In outlining cuts, Alphabet chief executive Sundar Pichai over the weekend told staff he had to make “tough choices” in the face of economic reality. The move is designed to support areas that are the highest priority for the company that operates Google – including an artificial intelligence push
“Over the past two years we’ve seen periods of dramatic growth. To match and fuel that growth, we hired for a different economic reality than the one we face today,” Pichai said in a memo. “These are important moments to sharpen our focus, re-engineer our cost base, and direct our talent and capital to our highest priorities.”
Speaking at the World Economic Forum in Davos on the same day Microsoft confirmed thousands of job cuts, chief executive Satya Nadella says even tech firms can’t ignore economic reality.
“No one can defy gravity, and the gravity here is inflation-adjusted economic growth,” Nadella said last week. “During the pandemic, there was rapid acceleration. I think we’re going to go through a phase today where there is going to be some amount of normalisation of the demand.”
Nadella also pointed out the tech sector needed to lead by example.
“Quite frankly, we in the tech industry will also have to get efficient. It’s not about everyone else doing more with less.
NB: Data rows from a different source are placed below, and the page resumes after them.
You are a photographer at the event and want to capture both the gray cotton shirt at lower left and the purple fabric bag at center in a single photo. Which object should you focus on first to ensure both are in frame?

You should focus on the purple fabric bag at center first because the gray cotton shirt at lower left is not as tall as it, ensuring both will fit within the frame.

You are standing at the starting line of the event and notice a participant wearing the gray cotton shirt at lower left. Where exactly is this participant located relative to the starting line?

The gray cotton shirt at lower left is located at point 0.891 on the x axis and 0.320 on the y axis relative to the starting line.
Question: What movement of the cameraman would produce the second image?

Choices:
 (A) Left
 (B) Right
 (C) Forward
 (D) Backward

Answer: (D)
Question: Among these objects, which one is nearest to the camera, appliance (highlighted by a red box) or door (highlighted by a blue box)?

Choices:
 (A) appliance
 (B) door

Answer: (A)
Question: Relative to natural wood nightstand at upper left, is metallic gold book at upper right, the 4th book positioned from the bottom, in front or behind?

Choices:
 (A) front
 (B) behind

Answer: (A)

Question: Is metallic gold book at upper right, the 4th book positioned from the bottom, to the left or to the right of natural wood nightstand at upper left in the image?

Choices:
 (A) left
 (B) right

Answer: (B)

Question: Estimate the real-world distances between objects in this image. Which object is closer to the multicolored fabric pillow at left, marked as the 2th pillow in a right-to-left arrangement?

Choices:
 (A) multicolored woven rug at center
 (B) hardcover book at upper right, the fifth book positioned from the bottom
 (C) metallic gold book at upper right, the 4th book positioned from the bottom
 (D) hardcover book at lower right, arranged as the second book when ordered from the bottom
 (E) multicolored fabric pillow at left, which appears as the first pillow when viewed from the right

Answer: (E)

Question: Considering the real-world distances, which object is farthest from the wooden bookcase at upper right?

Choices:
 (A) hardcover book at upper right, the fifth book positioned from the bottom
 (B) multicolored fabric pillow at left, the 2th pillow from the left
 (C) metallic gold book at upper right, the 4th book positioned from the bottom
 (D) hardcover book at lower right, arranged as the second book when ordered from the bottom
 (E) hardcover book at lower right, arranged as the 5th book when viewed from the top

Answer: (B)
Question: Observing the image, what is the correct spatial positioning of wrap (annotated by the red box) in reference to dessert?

We will have to do more with less. We will have to show our own productivity gains with our own technology.”
Still, the losses, here or overseas, can only be good for business. Banking, healthcare, mining, defence and other industries still in growth phases have been unable to secure digital specialists in recent years, as big tech drew much of the talent. Now the same digital workers will be spread more evenly through the economy.
Canva growth
Accounts filed over Christmas give a rare insight into the finances of Canva, which now has 1300 staff. It is privately held and the closest to financial information are external valuations. The tech design company was last valued by investors at around $US40bn, although that was mid-last year before the more savage of the tech writedowns.
While only filed with the regulator in the past fortnight, the accounts are now as much as two years old, covering calendar year 2020. But they still highlight the growth trajectory of the Sydney-based tech player. The accounts shows annual revenue surged 130 per cent to $391.9m.
The boost in revenue helped it narrow its annual loss that came in at $25.2m for the year to the end of December. A year earlier the loss had blown out to $44m.
The balance sheet showed some vulnerability with the company’s net negative asset position deepening, coming in at nearly negative $85m, from a position of negative $60m of assets a year earlier. Companies, even in a growth phase, ideally want to be in a positive asset position.
However, the accounts included deferred income of more than $104m and a loan from the parent company. Canva moved to a positive cashflow position and was sitting on nearly $60m in cash, the accounts said.
Through the year Canva’s staff numbers increased by 60 per cent. The company said it continues to invest in its people and during the year it hit a significant milestone of over 6 billion designs created on the platform, with on average 100 designs published per second.
“(Canva) continues to grow and is expected to have improved operational results … in future years,” the company said in its accounts, which were signed off by co-founder Cliff Obrecht.